[[ SUPPLIED RECORDS open ]]

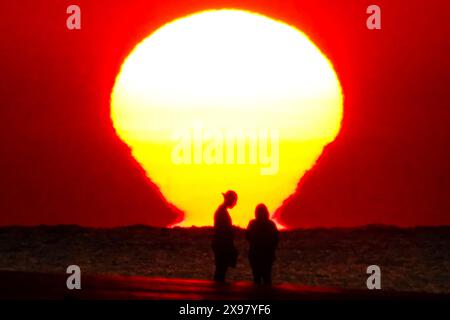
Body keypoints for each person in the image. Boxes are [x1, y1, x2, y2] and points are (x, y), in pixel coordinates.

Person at [246, 204, 279, 285]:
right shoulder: (271, 224)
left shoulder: (252, 224)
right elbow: (276, 239)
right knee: (267, 277)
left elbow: (248, 237)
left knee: (256, 278)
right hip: (267, 255)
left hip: (255, 255)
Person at [212, 190, 238, 282]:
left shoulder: (221, 211)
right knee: (221, 270)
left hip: (220, 244)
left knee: (220, 270)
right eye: (235, 201)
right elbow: (223, 231)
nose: (235, 203)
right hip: (222, 245)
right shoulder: (222, 212)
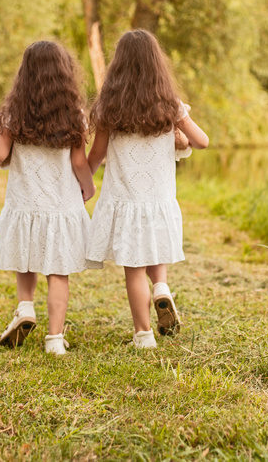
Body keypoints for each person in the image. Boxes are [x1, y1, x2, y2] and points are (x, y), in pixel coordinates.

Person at [86, 30, 209, 349]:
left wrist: (79, 182)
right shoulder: (169, 105)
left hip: (125, 199)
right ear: (157, 65)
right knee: (154, 247)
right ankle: (162, 289)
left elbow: (96, 156)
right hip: (159, 199)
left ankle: (143, 336)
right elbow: (202, 141)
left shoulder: (109, 107)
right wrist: (179, 131)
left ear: (118, 66)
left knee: (134, 269)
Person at [0, 41, 96, 356]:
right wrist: (88, 187)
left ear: (25, 74)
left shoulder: (13, 112)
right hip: (61, 202)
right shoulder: (75, 115)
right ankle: (55, 340)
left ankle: (26, 307)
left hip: (26, 202)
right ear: (65, 73)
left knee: (26, 256)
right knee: (58, 271)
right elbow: (79, 162)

[[ SUPPLIED RECORDS closed ]]

### EXERCISE BRIEF
Everything in the entries above should be written out again exactly, except the images.

### TASK RESPONSE
Body keypoints for each person in the image. Boxes are [x1, y1, x2, y2] and points are (x, y), in pixel coordinates.

Person at [246, 204, 279, 285]:
right shoulder: (271, 224)
left shoulder: (252, 224)
right elbow: (276, 239)
right knee: (267, 277)
left elbow: (248, 237)
left knee: (256, 278)
right hip: (267, 255)
left hip: (255, 255)
Person at [212, 190, 238, 282]:
left shoulder: (221, 211)
right knee: (221, 270)
left hip: (220, 244)
left knee: (220, 270)
right eye: (235, 201)
right elbow: (223, 231)
nose: (235, 203)
right hip: (222, 245)
right shoulder: (222, 212)
Body keypoints for each person in the image. Boxes are [x1, y1, x2, y2] and points are (x, y), in pixel coordinates.

Person at [86, 30, 209, 349]:
left wrist: (79, 182)
right shoulder: (169, 105)
left hip: (125, 199)
right ear: (157, 65)
right knee: (154, 247)
right ankle: (162, 289)
left elbow: (96, 156)
right hip: (159, 199)
left ankle: (143, 336)
right elbow: (202, 141)
left shoulder: (109, 107)
right wrist: (179, 131)
left ear: (118, 66)
left knee: (134, 269)
Person at [0, 41, 96, 356]:
right wrist: (88, 187)
left ear: (25, 74)
left shoulder: (13, 112)
right hip: (61, 202)
right shoulder: (75, 115)
right ankle: (55, 340)
left ankle: (26, 307)
left hip: (26, 202)
right ear: (65, 73)
left knee: (26, 256)
right knee: (58, 271)
right elbow: (79, 162)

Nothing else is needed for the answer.